BHP abandons Rio Tinto bid
- Created:
- 25 November 2008
- Updated:
- 26 November 2008
- Written by:
- Jonathan Eley
BHP Billiton's all-share bid for Rio Tinto has finally been put out of its misery. The proffered reasons are predictable - uncertain markets, slower demand for commodities and the high level of debt the merged group would be carrying. But BHP also confirmed for the first time what everybody already suspected - European Commission competition clearance required divestments in the iron ore businesses central to the combination. We said in July that likely forced spin-offs from the two companies' core iron ore assets in Australia would shred the synergies justifying the acquisition cost and ensure it didn't happen.
Investors should be relieved that the whole business is over. Mega-mergers like this, pushed through at the peak of the commodities price cycle by over-ambitious chief executives, have been the curse of the mining industry in the past. BHP should know this better than most - its mid-1990s acquisition of Magma Metals in the US was a case study in value destruction, albeit on a smaller scale. Of course, if the arguments put forward by BHP chief executive Marius Kloppers about the eventual synergies held any water, the market uncertainty would have made the deal more compelling, not less. But with a huge chunk of the touted cost savings resting on combining parallel ore operations in the Pilbara region of western Australia, consumers and competition watchdogs alike reacted with horror to the prospect of one company controlling two-thirds of seaborne ore supplies - prompting Chinese state proxy Chinalco to take a stake in Rio Tinto.

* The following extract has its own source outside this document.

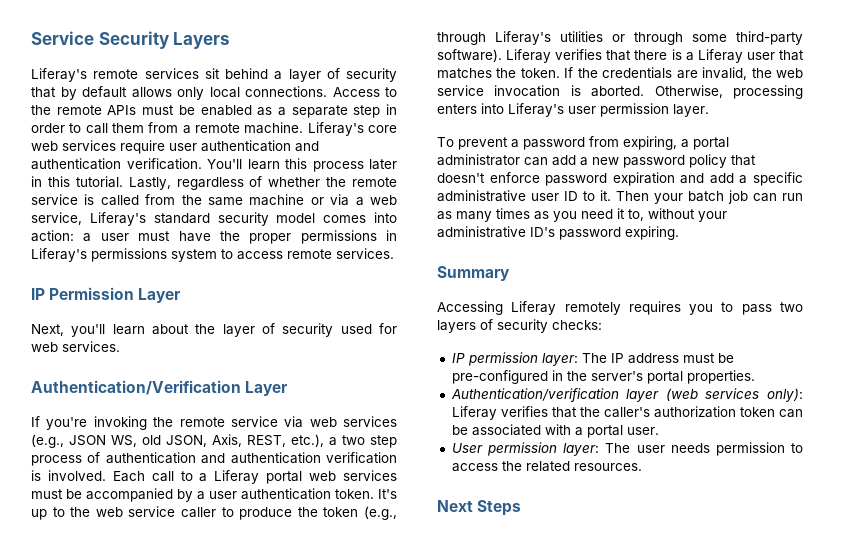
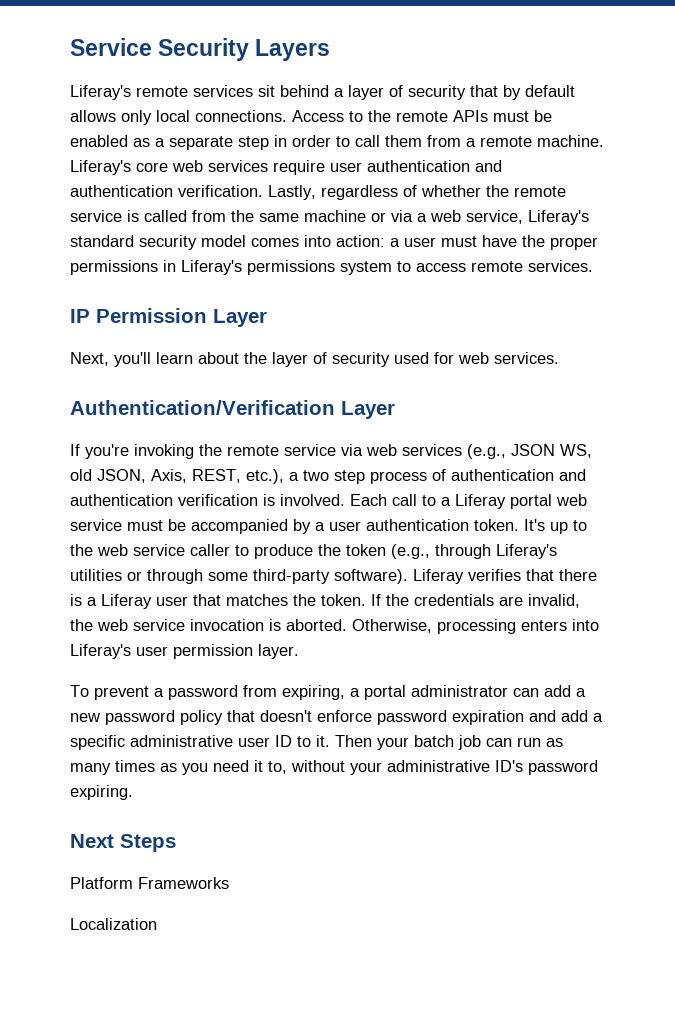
[207,158,397,172] [31,176,123,188] You'll learn this process later in this tutorial. -> (263, 191) none
[343,470,397,481] services -> [70,519,122,531] service
[437,266,510,281] [437,301,803,315] [437,319,602,333] [451,352,734,366] [451,370,755,384] [450,388,803,402] [451,406,803,420] [451,424,659,438] [451,442,803,456] [451,461,642,472] // Summary // Accessing Liferay remotely requires you to pass two layers of security checks: // IP permission layer: The IP address must be pre-configured in the server's portal properties. // Authentication/verification layer (web services only): Liferay verifies that the caller's authorization token can be associated with a portal user. // User permission layer: The user needs permission to access the related resources. -> (133, 792) none
(522, 508) none -> [70,877,229,889] [70,918,157,930] // Platform Frameworks // Localization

Final confirmation still saw Rio shares crash more than 40 per cent, to levels not seen since the middle of 2004. BHP Billiton shares gained around 10 per cent.
IC VIEW
FairlyPriced
Shares in both companies are now at what look like bargain basement levels - Rio is now on a PE rating of 4.5 for this year and just over five for next. But analysts are likely to chop forecasts, and there are concerns about debt - its net debt was 133 per cent of net assets at the half year stage, and that could rise further if asset values are subsequently impaired. Fairly priced for now.